Show $\sqrt[4]{2}$ on horizontal axis

Question

It is very basic question ,to show $\sqrt[2]{2}$ on $x$ axis .we do like below

but,how can we show $\sqrt[4]{2}$ on $x$ axis ?(like we do for $\sqrt2)$
I am thankful if you guide me .
$\bf{Remark}:$ may be a question for many people .

Answer 1

It's possible to repeatedly square root any constructible number. So far, you know how to construct the point located at $A(\sqrt 2, 0)$. Now construct the point $B(-1, 0)$ and connect the two points (note that they pass through the origin $O(0, 0)$). Construct a semi-circle above the $x$-axis whose diameter is $AB$ and let $C(0, k)$ be its $y$-intercept. We claim that $OC = k = \sqrt[4]{2}$.
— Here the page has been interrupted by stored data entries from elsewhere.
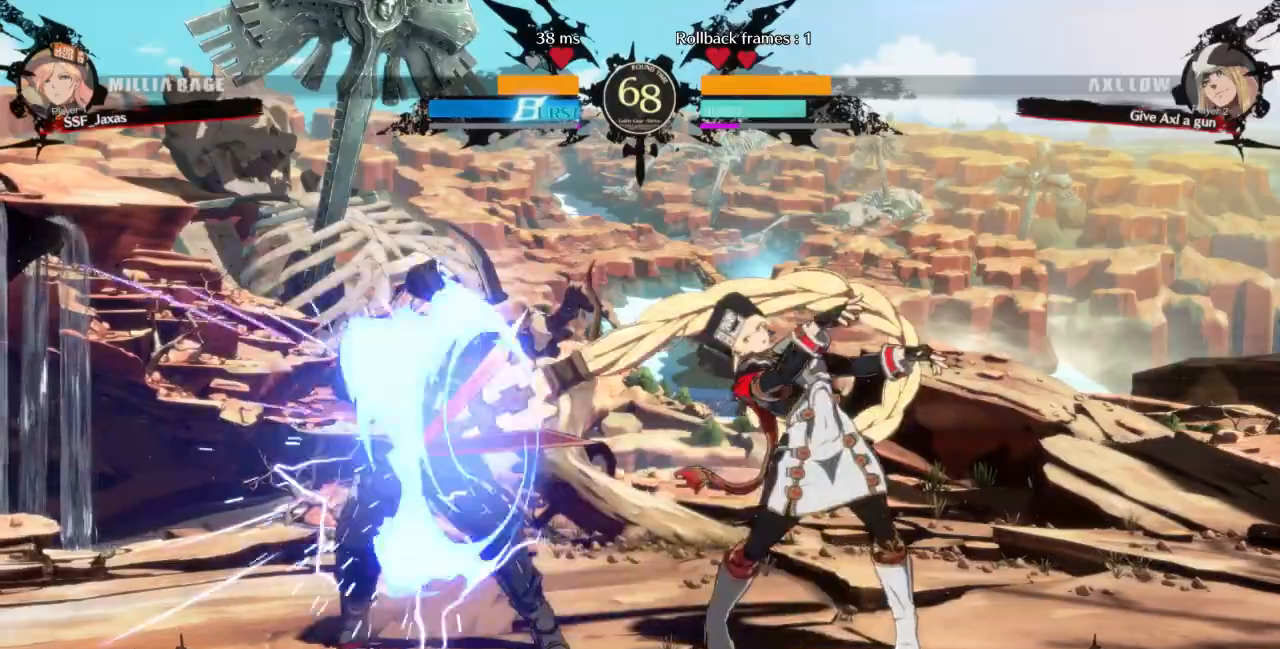
{"dt_ms": 500, "buttons": ["DPAD_LEFT"], "events": [[33, "DPAD_RIGHT", "down"], [67, "CROSS", "down"], [67, "DPAD_DOWN", "up"], [233, "CROSS", "up"], [233, "DPAD_RIGHT", "up"], [400, "DPAD_LEFT", "down"]]}
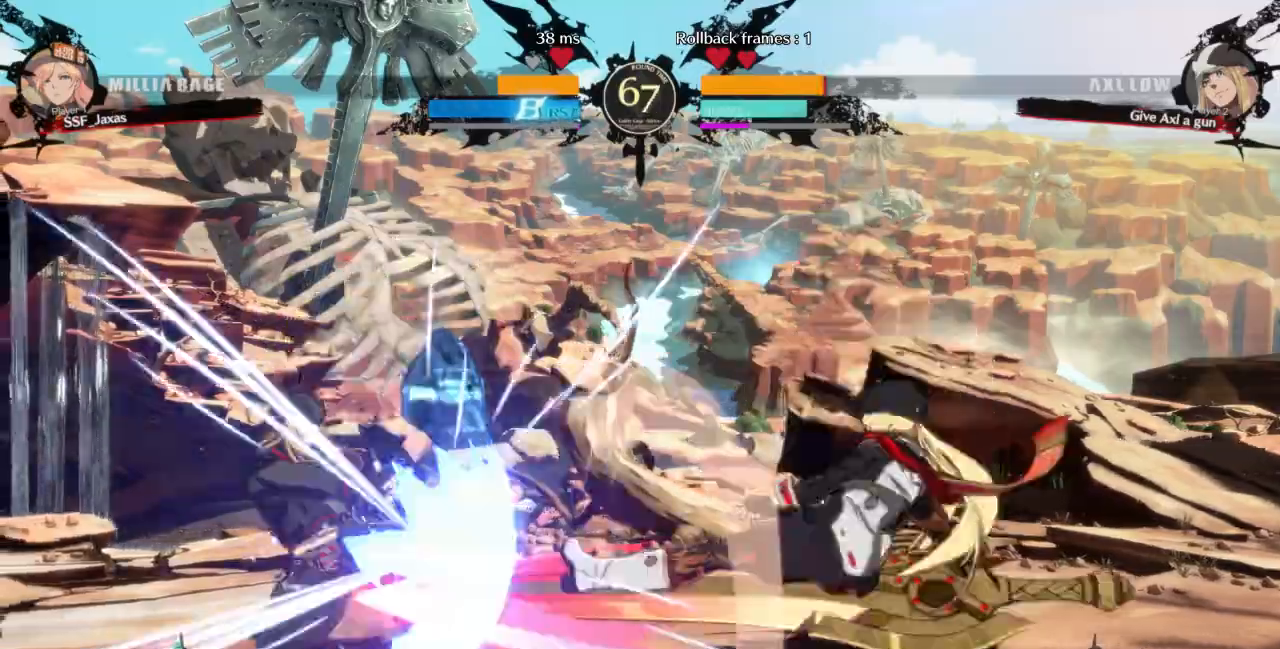
{"dt_ms": 500, "buttons": ["DPAD_LEFT"], "events": [[100, "CIRCLE", "down"], [100, "L1", "down"], [467, "L1", "up"], [500, "CIRCLE", "up"]]}
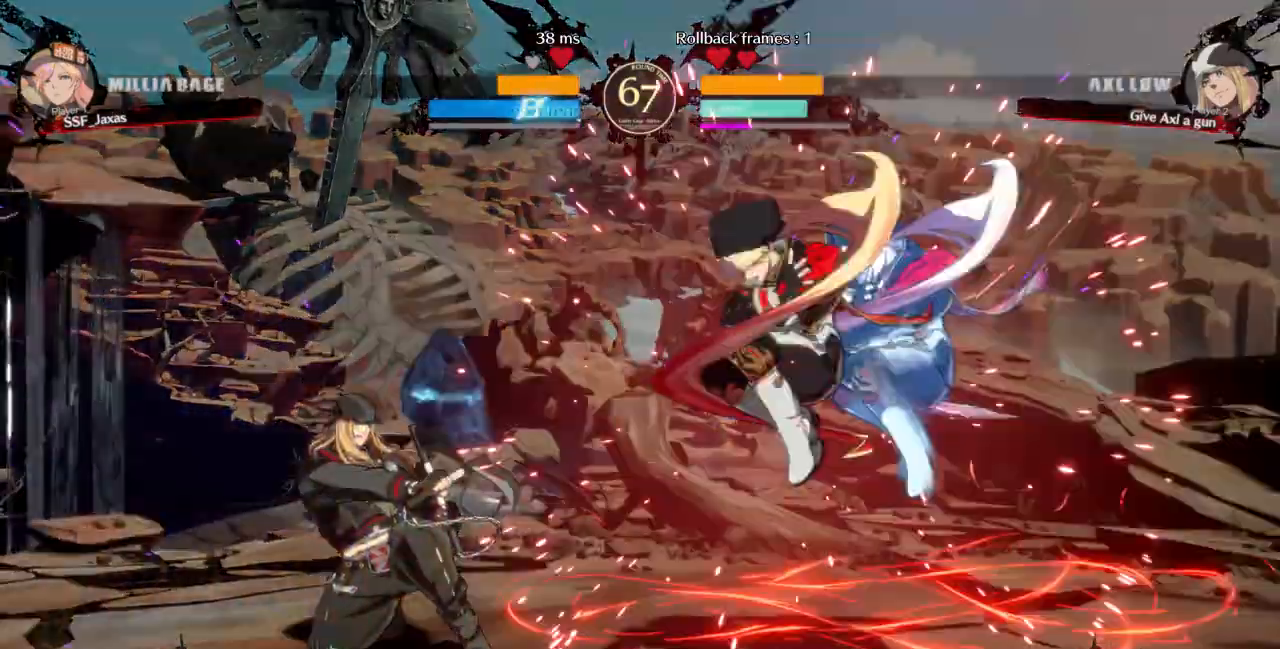
{"dt_ms": 500, "buttons": ["DPAD_LEFT"]}
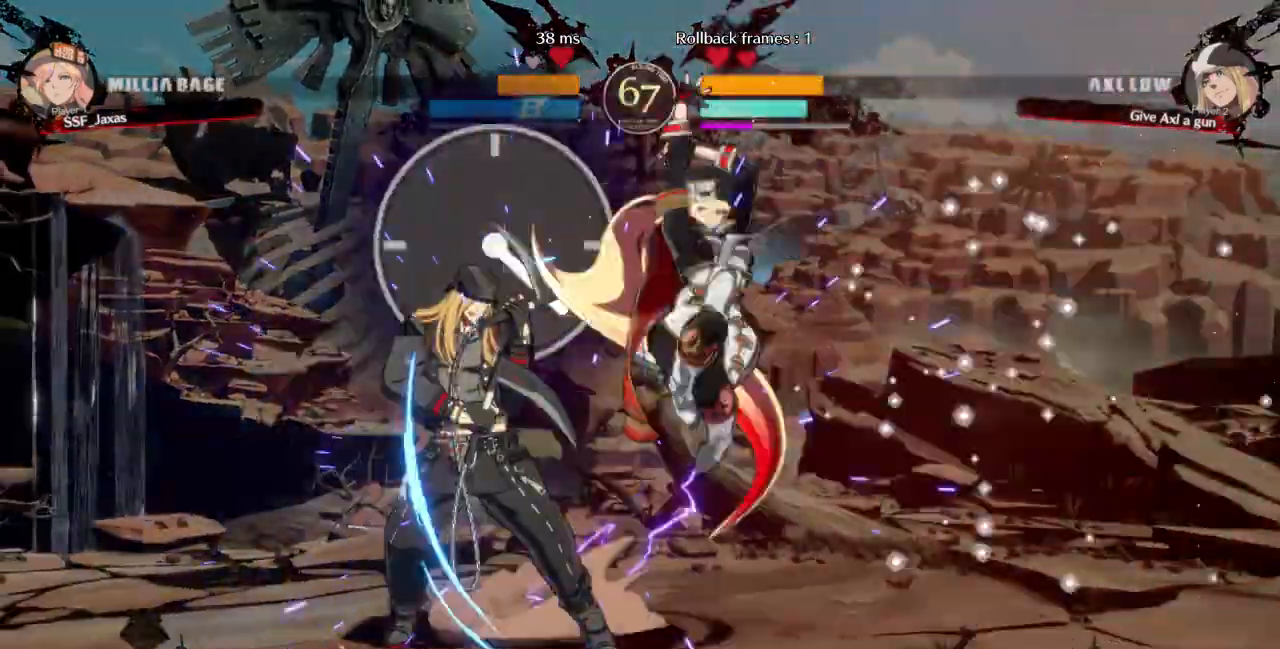
{"dt_ms": 500, "buttons": ["R2"], "events": [[33, "DPAD_LEFT", "up"], [100, "DPAD_DOWN", "down"], [167, "SQUARE", "down"], [300, "SQUARE", "up"], [367, "R2", "down"], [500, "DPAD_DOWN", "up"]]}
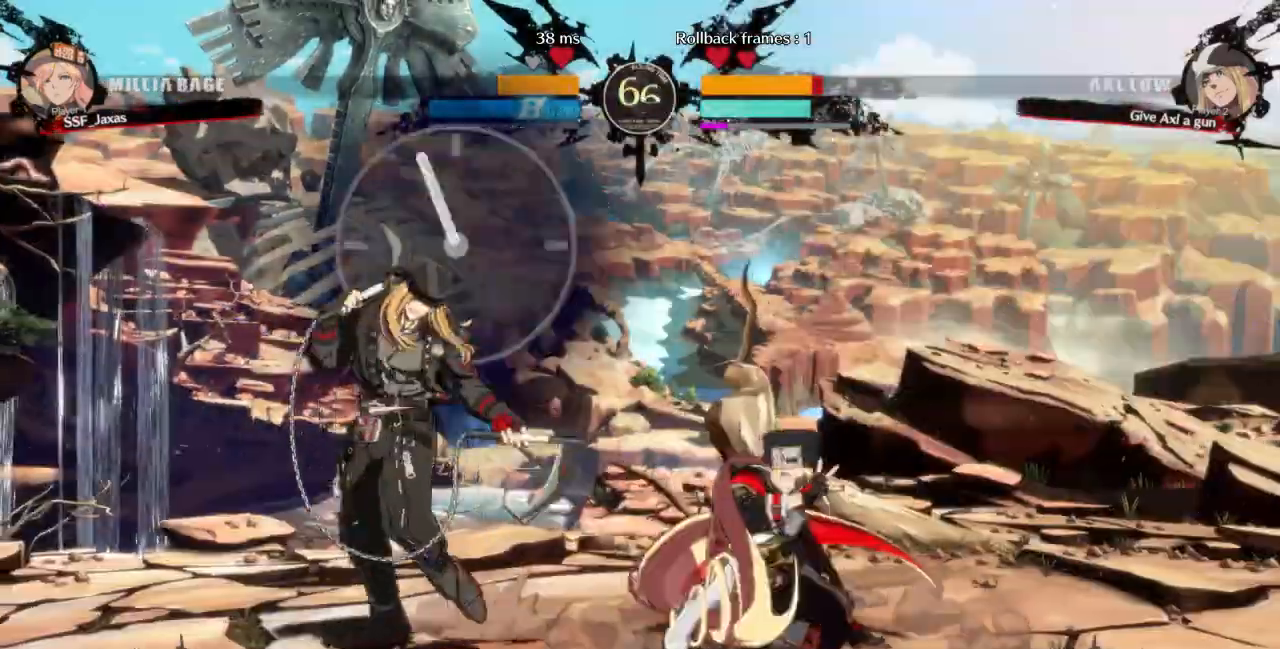
{"dt_ms": 500, "buttons": [], "events": [[33, "R2", "up"], [200, "DPAD_DOWN", "down"], [267, "DPAD_LEFT", "down"], [300, "DPAD_DOWN", "up"], [300, "R1", "down"], [400, "DPAD_LEFT", "up"], [433, "R1", "up"]]}
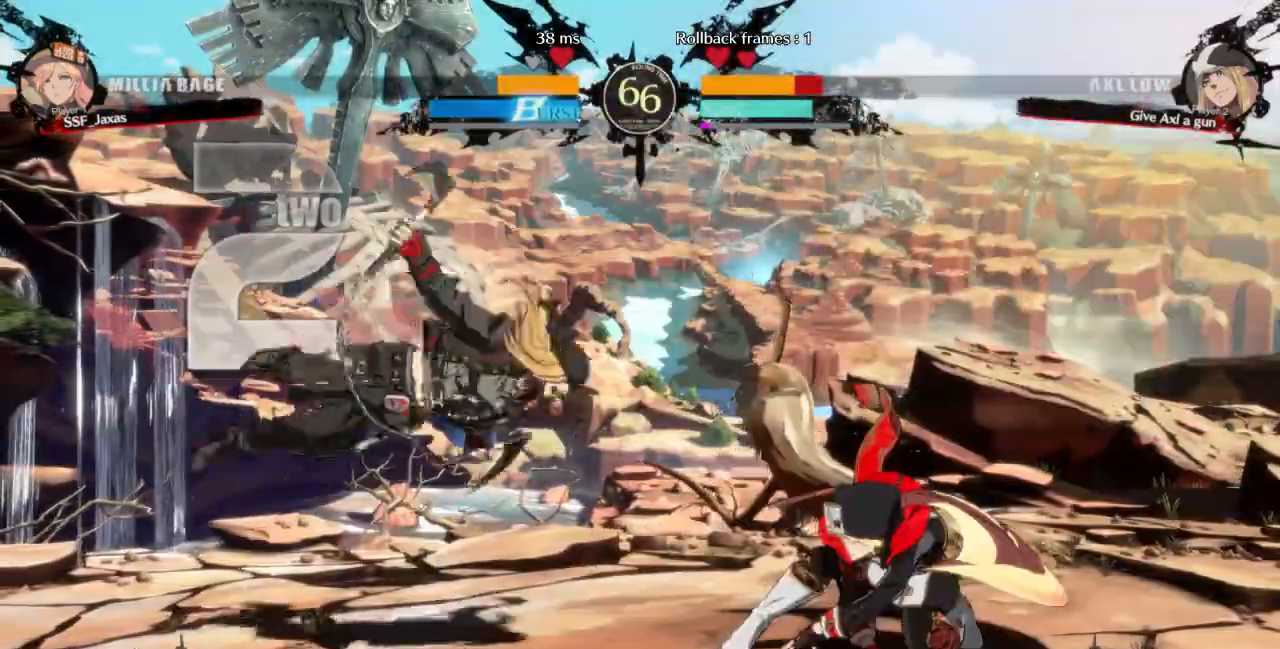
{"dt_ms": 500, "buttons": [], "events": []}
Indeed, observe that triangles $AOC$ and $COB$ are similar, so we have: $$ \frac{k}{1} = \frac{\sqrt 2}{k} \iff k^2 = \sqrt 2 \iff k = \sqrt[4]{2} $$

Answer 2

The following steps will work . . . \begin{align*} 1.\;\,&\text{Construct a segment of length$\,\sqrt{2}$.}\\[4pt] 2.\;\,&\text{Construct a segment $AB$ of length$\,\sqrt{2} + {\small{\frac{1}{4}}}$.}\\[4pt] 3.\;\,&\text{Construct a circle with $AB$ as a diameter.}\\[4pt] 4.\;\,&\text{Construct a point $P$ on $AB$ such that $PB$ has length$\,\sqrt{2} - {\small{\frac{1}{4}}}$.}\\[4pt] 5.\;\,&\text{Construct a circle with center $B$, and radius $BP$.}\\[4pt] 6.\;\,&\text{Let $C$ be one of the two points where the circles intersect.}\\[10pt] \end{align*} \begin{align*} \text{Then}\;\;|AC|^2 &= |AB|^2 - |BC|^2 \qquad\qquad\qquad\qquad\qquad\qquad\qquad\qquad\qquad\, \\[4pt] &=\left(\sqrt{2} + {\small{\frac{1}{4}}}\right)^2 -\left(\sqrt{2} - {\small{\frac{1}{4}}}\right)^2\\[4pt] &= \left(2+{\small{\frac{1}{2}}}\sqrt{2}+{\small{\frac{1}{16}}}\right) - \left(2-{\small{\frac{1}{2}}}\sqrt{2}+{\small{\frac{1}{16}}}\right)\\[4pt] &=\sqrt{2}\\[8pt] \text{hence}\;\;|AC|\;&= \sqrt[4]{2},\;\text{as required.}\\[4pt] \end{align*}